The code should display an equilateral triangle with length a=1 for each side. The height h of an equilateral triangle as described is the square root of 0.75 as defined. What I get on screen is shown here:
Clearly the bottom side is larger than the other two sides and so I didn’t get an equilateral triangle.
Probably easy to solve but since I work on this for long time now I think I could need some hints :).
You should know the difference between the viewing volume and the viewport. The viewing volume represents the chunk of space that gets rendered. In your case, this volume is cubical, so the equilateral triangle remains unscaled. All the geometry is mapped from the viewing volume onto the viewport. OpenGL is scaling your cubical viewing volume to fit onto a rectangular viewport (640x480), so the triangle is scaled appropriately.
Still before starting this thread I tried to change to a quadratic viewport intuitivly (for some reason I also chose 480x480) since I actually wasn’t aware of the difference between viewing volume and viewport. I unfortunately got this:
So actually this was not solving the problem for me.
Are you measuring your monitor? You definitely have set-up the wrong native resolution. Just draw a square in MS Paint, and see .
Because the triangle on that second image has sides of precisely 240px.
Don’t let the projection matrix to identity, it should depend on the viewport width/height ratio in order to keep shapes proportions.
In you case if the window is a square, the rendered triangle will be equilateral.
So for orthographic projection use something like this:
float a = width / height;
glOrtho( -a, a, -1, 1, -1, 1 );
This way you are sure that every polygon in the view volume [-a a]x[1 1]x[-1 1] will be visible, and the width of the view volume will be automatically adjusted to keep object proportions.
you have to set your projection matrix with the correct aspect ratio,
like gluPerspective (45.0f, (GLfloat)(width)/(GLfloat)(height),10.0f, 100.0f);
or glOrtho( 0, 133 , 100 , 0, -1, 1 );
Thanks for all your hints. Okay, after much of reading (seems as if 99% of all resources copied the text from opengl.org doc) I see why the object got distorted. The problem still exists :(.
Actually yes, I am measuring my monitor :(. Oh, about MS Paint, you know, I never trust MS software much so I didn’t ever wonder when it swore me to draw a square making indeed a rectangle ;D.
How did you measure the pixel length?
Okay, since I need a perspective projection (the equilateral triangles will form a 3d object finally) I have to use glFrustum or the mentioned gluPerspective if I understood correctly. That I did now. Here is the corresponding code:
Don’t wonder about the slight change in the vertex coordinates but I had to fit them to the new defined viewing frustum. The dimensions of the triangle itself didn’t change. Unfortunately I get this though:
The bottom side is still larger than the other two sides even though I was expecting the gluPerspective function to correct this so that no distortion could be recognized. Seems I still do something wrong. Any further hints are very welcome.
640/480 as used in the code is recognized correctly by the compiler.

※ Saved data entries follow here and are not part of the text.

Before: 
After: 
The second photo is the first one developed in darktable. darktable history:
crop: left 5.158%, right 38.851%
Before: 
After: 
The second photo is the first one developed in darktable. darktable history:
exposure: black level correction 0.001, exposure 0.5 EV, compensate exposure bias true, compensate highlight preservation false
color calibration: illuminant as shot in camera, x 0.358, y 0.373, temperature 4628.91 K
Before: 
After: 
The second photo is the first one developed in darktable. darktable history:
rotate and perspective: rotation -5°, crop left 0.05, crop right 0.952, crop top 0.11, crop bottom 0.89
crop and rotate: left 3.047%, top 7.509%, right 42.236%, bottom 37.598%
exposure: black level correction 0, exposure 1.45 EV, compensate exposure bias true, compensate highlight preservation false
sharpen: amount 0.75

Let me summarize my progress so far (you probably noticed I am not too familiar with OpenGL) because your last reply confused me a little:
when just projecting an equilateral triangle to a rectangle viewport, you receive a clearly distorted rectangle because 1 equals a different number of pixels in each direction (x,y); this is also measuarable in pixels in the first picture
when projecting an equilateral triangle to a quadratical viewport, you receive an undistorted triangle at the viewport because 1 equals the same number of pixels in each direction; also measurable in pixels in the second picture; the triangle appears still distorted because of the rectangle desktop resolution
when projecting an quilateral triangle to a rectangle viewport, you receive an undistorted triangle at the viewport because of magic gluPERSPECTIVE function; also measurable in pixels in the third picture; the triangle appears still distorted because of the rectangle desktop resolution
Are these three statements correct?
I assume your statement to fix my monitor resolution means to change it to a quadratical resolution which I really would like to avoid. Furthermore when I share my program I can’t force any user to change his/her resolution. There must be a solution so that any user gets a real equilateral triangle shown at the screen independent of his/her desktop resolution.
When thinking about this I assumed to switch to fullscreen mode would solve this because then the resolution would be 640x480 as defined by the viewport (independent of the desktop resolution) - however, again the three sides weren’t equilateral.